Interview with Gilberto Kassab, Mayor of São Paulo Brazil

Overseeing one of the region’s most important financial centers, Mayor Kassab outlines his initiatives to keep the city at the forefront of global commerce. This interview was conducted before July's tragic plane crash—our deepest condolences are extended to all.

“Our hope is that the state will move from being an obstacle to being a facilitator of private enterprise.”
Since 2006, Mayor of São Paulo Gilberto Kassab has governed Brazil’s—and one of the world’s—largest cities. His administration has focused on education, the environment, and health. Among his initiatives, he initiated the “Cidade Limpa” law to reduce the number of billboards advertising in the city, which Kassab calls “visual pollution.” In an interview with the Americas Society and Council of the Americas, Kassab discusses São Paulo’s role on the global stage and economic development plans for the city. Earlier this year, Mayor Kassab visited AS/COA to highlight business opportunities in São Paulo.
This interview was conducted prior to the tragic July plane crash in Brazil; our deepest condolences are extended to all.
AS/COA: The city of São Paulo is the second largest city in the world, with a vibrant diversified economy. How do you plan to sustain the city’s strong economy in the coming years?
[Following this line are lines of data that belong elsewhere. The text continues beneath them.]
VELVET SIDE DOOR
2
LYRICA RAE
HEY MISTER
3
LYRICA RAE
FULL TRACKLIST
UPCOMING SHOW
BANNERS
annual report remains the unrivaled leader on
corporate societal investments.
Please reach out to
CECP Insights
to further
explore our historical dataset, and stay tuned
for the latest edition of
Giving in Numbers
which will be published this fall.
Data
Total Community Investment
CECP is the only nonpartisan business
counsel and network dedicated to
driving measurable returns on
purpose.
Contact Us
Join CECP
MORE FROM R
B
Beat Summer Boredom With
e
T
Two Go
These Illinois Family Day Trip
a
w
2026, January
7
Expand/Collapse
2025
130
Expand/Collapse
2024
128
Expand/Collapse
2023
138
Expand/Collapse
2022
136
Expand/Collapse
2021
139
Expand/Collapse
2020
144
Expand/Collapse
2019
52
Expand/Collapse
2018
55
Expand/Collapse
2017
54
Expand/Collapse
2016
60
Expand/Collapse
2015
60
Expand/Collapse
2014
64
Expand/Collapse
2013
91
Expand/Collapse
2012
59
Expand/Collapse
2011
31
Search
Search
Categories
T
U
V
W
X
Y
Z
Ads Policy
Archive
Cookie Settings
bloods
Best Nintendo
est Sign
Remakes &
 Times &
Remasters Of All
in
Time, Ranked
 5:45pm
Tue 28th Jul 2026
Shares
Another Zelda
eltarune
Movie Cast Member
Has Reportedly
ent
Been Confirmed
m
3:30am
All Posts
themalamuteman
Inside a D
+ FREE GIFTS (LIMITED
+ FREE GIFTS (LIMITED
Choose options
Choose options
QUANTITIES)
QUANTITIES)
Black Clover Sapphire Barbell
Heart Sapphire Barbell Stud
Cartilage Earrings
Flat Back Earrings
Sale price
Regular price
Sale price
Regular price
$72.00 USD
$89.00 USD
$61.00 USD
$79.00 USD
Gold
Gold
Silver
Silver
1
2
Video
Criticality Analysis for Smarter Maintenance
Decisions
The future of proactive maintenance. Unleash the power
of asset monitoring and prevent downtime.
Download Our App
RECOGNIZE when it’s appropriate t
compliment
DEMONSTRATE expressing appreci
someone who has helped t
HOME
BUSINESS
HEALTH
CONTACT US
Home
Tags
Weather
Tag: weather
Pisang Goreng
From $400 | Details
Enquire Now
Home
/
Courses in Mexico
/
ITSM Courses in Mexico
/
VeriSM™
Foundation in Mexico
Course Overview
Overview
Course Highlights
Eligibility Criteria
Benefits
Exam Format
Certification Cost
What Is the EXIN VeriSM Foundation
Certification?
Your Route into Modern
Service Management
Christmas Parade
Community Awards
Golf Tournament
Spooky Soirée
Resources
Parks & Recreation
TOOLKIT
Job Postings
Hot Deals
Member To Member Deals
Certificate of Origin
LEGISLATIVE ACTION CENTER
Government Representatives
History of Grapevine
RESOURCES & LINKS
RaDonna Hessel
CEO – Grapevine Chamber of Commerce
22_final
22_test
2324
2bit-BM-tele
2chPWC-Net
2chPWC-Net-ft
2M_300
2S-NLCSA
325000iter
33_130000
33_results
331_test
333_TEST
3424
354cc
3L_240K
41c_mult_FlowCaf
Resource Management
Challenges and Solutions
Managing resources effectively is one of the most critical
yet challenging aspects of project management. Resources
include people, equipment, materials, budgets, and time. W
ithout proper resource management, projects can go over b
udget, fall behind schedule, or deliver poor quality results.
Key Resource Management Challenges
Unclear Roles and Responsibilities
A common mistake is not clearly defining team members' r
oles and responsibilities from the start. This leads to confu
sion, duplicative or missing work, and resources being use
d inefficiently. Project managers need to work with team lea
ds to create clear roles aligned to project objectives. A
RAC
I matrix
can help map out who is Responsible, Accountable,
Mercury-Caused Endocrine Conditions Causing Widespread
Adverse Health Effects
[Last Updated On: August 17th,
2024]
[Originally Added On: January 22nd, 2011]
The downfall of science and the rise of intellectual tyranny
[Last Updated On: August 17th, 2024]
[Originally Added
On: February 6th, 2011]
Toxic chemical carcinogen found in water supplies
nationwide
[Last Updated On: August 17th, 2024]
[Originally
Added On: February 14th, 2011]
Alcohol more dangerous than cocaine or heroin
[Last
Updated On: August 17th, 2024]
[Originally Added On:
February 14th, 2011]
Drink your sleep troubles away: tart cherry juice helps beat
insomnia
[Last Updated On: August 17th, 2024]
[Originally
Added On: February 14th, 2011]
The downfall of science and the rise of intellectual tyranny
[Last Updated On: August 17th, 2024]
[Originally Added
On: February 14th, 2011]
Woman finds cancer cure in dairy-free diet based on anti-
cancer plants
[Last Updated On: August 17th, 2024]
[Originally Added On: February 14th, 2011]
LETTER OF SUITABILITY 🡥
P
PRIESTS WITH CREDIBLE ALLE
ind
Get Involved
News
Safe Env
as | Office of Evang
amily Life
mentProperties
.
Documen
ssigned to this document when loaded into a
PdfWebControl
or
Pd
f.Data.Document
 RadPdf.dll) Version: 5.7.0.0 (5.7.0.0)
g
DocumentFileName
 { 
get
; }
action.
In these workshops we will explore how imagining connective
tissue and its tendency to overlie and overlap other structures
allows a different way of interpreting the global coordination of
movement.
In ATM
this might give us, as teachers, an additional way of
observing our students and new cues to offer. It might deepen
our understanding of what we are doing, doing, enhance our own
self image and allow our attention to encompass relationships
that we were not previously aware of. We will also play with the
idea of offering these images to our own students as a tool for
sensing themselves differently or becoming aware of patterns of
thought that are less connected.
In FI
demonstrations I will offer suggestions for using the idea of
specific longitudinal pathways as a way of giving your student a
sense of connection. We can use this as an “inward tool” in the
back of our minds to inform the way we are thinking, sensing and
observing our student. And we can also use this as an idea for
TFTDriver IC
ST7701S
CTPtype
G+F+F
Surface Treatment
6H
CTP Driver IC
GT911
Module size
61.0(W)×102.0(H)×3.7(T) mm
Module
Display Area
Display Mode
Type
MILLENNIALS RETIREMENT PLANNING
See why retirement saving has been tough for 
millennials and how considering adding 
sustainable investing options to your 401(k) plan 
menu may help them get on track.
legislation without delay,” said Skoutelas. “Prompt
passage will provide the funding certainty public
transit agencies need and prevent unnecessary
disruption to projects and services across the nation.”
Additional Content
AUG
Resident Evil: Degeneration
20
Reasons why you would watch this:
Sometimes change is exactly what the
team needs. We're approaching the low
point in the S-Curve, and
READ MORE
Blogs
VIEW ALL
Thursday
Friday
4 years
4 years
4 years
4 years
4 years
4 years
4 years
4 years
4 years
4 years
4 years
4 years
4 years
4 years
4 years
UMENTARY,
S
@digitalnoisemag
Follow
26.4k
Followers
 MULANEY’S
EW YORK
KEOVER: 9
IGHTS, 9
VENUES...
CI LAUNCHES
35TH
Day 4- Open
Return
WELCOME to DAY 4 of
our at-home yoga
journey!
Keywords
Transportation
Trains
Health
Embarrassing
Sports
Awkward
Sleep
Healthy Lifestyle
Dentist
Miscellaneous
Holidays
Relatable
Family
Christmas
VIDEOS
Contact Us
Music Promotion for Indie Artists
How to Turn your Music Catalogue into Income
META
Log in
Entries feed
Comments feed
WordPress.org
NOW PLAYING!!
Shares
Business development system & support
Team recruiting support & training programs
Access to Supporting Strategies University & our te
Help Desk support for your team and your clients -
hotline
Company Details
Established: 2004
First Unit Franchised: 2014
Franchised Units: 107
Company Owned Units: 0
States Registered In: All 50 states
Kassab: São Paulo has an innate cosmopolitanism and extraordinary economic diversity. The city operates, works and produces nonstop. For that reason, it spreads wealth throughout the region, making it a truly global city. Our administration seeks to find the means to consolidate that process. We are also working aggressively on basic issues such as health and education, and in just a short period of time, we have seen significant results. Initiatives such as strategic environmental measures and incentives for public-private partnerships, which will make large-scale public works projects viable, will help São Paulo maintain its growing and continued success.
AS/COA: What steps are being taken to attract more investment? Does São Paulo have the capacity to offer foreign investors good business conditions?
Kassab: Our current programs range from those that meet the basic needs of our citizens to quality-of-life improvements and upgrades to existing infrastructure. Together, these efforts stimulate economic development and attract investment. The economic,political and institutional stability of the country are factors that attract greater foreign capital. Once obtained, intermittent projects emerge, such as the downtown area revitalization—known as the New Light project—with potential profit levels well above the international average.
AS/COA: What are your plans for strengthening the relationship between the public and the private sectors?And how will the city of São Paulo benefit from public–private partnerships?
Kassab: Our hope is that the state will move from being an obstacle to being a facilitator of private enterprise. São Paulo requires large-scale public works projects that cannot be carried out exclusively with public resources. So, if today we only have 55 of the more than 180 kilometers needed for our subway network, this represents fertile ground for public-private partnerships. Such collaboration has already been proven by the construction of the subway’s number 4 line. A new exhibition hall is also among our priorities and represents another ideal scenario for partnership. Similar examples are increasingly common in other sectors.
AS/COA:Sustainable development is at the top of the government’s agenda. São Paulo has played an important role in international conferences, such as the C40 Large Cities Climate Summit in May 2007 in New York City. How can your administration’s plans for sustainable development serve as a global model?
Kassab: We initiated an array of educational programs to bolster the self-esteem of our citizens through efforts to combat visual and noise pollution. The contribution that we took to the C40 Summit was the Clean City Law, and we were pleased to see our efforts acknowledged by the likes of President [Bill] Clinton, Mayor [of New York Michael] Bloomberg, and Mayor [of London Ken] Livingstone. We are now embarking on a new endeavor aimed at recovering water sources and controlling carbon emissions. This is a great step towards achieving sustainable development.
AS/COA: Has your administration made it a priority to increase São Paulo’s visibility in international forums?
Kassab: Absolutely! We are well aware of the interdependence of markets in the current global economy. We therefore need to interact as much as possible with other great world cities to seek opportunities for cooperation, share our success stories and learn from others. But it goes beyond that: We wish to spread the message that our city is striving to be on the cutting edge and increasing our visibility. Whenever possible, even with all of the scheduling difficulties, we will go to where global leaders meet and we will talk to investors, as we did in New York and Madrid; we will seek out partnerships for our important projects, as was the case in Milan; and we will raise the banner of the high quality of the international service providers based in our city, as we did recently in Panama.